Wakil Sekretaris Jenderal Bidang Hukum dan HAM PP GPII, Muhamad Ikram Pelesa mengecam tindakan pihak RSUP Bahtermas. Menurutnya, semua pasien berhak mendapatkan perlindungan hukum hak atas pelayanan kesehatan, hal itu sesuai Undang-Undang Nomor 36 Tahun 2009 tentang Kesehatan.
“Pasa 4 UU Nomor 36 Tahun 2009 tentang Kesehatan menyatakan, bahwa setiap orang berhak atas kesehatan, itu juga dipertegas pada Permenkes 4 Tahun 2018 tentang Kewajiban Rumah Sakit dan Kewajiban pasien pada Pasal 6 sampai dengan Pasal 27, yang menegaskan kewajiban rumah sakit memberikan pelayanan kesehatan yang aman, bermutu, anti diskriminasi, dan efektif dengan mengutamakan kepentingan pasien sesuai standar pelayanan rumah sakit, mewujudkan pelayanan kesehatan yang antidiskriminasi dengan tidak membedakan pelayanan kepada pasien dalam memberikan pelayanan kesehatan, baik menurut ras, agama, suku, gender, kemampuan ekonomi, orang dengan kebutuhan khusus (difable), latar belakang sosial politik dan antar golongan”, bebernya.

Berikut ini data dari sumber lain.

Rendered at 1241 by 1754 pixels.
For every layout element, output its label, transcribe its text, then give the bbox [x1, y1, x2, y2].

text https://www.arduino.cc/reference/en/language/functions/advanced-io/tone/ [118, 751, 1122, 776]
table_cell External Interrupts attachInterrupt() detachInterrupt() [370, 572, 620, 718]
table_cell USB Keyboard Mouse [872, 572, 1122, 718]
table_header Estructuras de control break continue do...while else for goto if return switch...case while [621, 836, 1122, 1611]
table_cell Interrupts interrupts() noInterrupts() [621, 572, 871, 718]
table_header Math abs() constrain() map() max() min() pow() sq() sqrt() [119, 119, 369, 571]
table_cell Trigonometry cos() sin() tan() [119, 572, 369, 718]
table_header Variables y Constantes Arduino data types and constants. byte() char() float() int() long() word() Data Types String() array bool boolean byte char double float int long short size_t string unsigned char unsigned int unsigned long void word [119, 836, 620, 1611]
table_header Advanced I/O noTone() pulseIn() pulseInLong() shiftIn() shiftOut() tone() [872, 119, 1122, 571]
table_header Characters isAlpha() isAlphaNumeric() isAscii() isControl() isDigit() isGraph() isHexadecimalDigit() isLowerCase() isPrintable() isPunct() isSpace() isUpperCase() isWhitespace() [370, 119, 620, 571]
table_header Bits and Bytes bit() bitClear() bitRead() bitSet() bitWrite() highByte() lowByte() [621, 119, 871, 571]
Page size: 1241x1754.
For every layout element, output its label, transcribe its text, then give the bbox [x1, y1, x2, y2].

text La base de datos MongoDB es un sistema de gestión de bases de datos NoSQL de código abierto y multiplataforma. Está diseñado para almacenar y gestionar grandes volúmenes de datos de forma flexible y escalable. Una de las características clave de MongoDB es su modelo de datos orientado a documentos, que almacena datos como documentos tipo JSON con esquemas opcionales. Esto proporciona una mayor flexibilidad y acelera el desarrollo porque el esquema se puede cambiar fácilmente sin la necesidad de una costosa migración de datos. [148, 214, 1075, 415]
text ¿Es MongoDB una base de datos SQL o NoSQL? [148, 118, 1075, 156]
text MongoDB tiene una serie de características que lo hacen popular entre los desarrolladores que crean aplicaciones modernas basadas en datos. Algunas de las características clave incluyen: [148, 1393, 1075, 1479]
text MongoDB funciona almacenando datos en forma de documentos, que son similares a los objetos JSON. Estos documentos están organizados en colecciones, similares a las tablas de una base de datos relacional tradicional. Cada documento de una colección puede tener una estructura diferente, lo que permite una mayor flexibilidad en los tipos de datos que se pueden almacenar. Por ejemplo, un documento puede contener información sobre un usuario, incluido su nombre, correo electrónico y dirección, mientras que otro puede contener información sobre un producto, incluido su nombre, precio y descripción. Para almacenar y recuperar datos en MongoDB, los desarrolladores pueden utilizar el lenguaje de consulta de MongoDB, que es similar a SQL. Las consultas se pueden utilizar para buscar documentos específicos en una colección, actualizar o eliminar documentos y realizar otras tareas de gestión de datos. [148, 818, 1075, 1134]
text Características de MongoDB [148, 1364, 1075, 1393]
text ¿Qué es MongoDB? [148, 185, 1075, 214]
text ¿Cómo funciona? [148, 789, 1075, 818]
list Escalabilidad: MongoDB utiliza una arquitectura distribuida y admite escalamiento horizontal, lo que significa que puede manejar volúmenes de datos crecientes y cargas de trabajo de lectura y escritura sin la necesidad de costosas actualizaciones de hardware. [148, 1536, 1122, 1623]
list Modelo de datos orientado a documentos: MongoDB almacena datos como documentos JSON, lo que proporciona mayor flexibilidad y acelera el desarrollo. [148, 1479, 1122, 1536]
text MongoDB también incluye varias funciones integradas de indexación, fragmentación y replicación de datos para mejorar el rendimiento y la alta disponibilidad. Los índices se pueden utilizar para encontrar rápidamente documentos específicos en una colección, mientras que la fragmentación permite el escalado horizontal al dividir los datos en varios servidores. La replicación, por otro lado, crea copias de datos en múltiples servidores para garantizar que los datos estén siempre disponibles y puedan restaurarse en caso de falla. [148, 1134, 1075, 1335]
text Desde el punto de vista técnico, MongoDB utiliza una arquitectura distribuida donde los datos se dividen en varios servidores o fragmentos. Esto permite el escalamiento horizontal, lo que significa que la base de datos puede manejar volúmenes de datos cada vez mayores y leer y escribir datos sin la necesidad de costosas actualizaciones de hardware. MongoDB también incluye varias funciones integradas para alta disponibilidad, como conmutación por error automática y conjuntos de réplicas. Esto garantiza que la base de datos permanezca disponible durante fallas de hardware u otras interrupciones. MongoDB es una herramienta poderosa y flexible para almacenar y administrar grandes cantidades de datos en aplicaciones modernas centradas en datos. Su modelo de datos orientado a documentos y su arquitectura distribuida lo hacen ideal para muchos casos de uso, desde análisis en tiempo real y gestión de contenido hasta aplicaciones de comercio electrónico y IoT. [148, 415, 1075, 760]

Pejabat Ketua Umum PW GPII Sultra ini juga menambahkan, kesehatan adalah salah satu unsur kesejahteraan umum, harus diwujudkan melalui berbagai upaya kesehatan dalam rangkaian pembangunan kesehatan secara menyeluruh dan terpadu, yang didukung oleh suatu sistem kesehatan nasional.
Olehnya itu, kata dia, ketika ada insiden penelantaran pasien, maka pemerintah harus bertanggung jawab atas hak warga negara tanpa melihat background profesi karena dilindungi Undang-Undang.
“Pak Subakri itu Warga Negara Indonesia, ada hak yang melekat padanya, dalam pasal 34 ayat (3) UUD 1945, bahwa Negara bertanggung jawab atas penyediaan fasilitas pelayanan kesehatan dan fasislitas pelayanan umum yang layak”, katanya.
Olehnya itu, insiden penelantaran pasien ini harus ditindaklanjuti secara tegas, Pemerintah Sultra harus bertanggung jawab.
Mahasiswa Pascasarjana Manajemen CSR Universitas Trisakti ini menjelaskan, iinsiden serupa telah berulang kali terjadi di rumah sakit mewah bumi anoa itu. Ia juga menyarankan agar orang nomor satu di sultra itu meminta maaf kepada Komandan Korem 143 HO, atas peristiwa penolakan perawatan yang dialami oleh salah satu anggotanya.
“Kami minta pak gubernur bisa menjadikan Permenkes Nomor 4 Tahun 2018 sebagai rujukan dalam memutuskan perkara ini, pak gubernur harus tegas. Sebab, ini insiden yang berulang kali terjadi. Kami juga menyarankan agar Gubernur Sultra minta maaf kepada Komandan Korem 143 HO, atas peristiwa penolakan perawatan yang dialami oleh salah satu anggotanya,” tutupnya.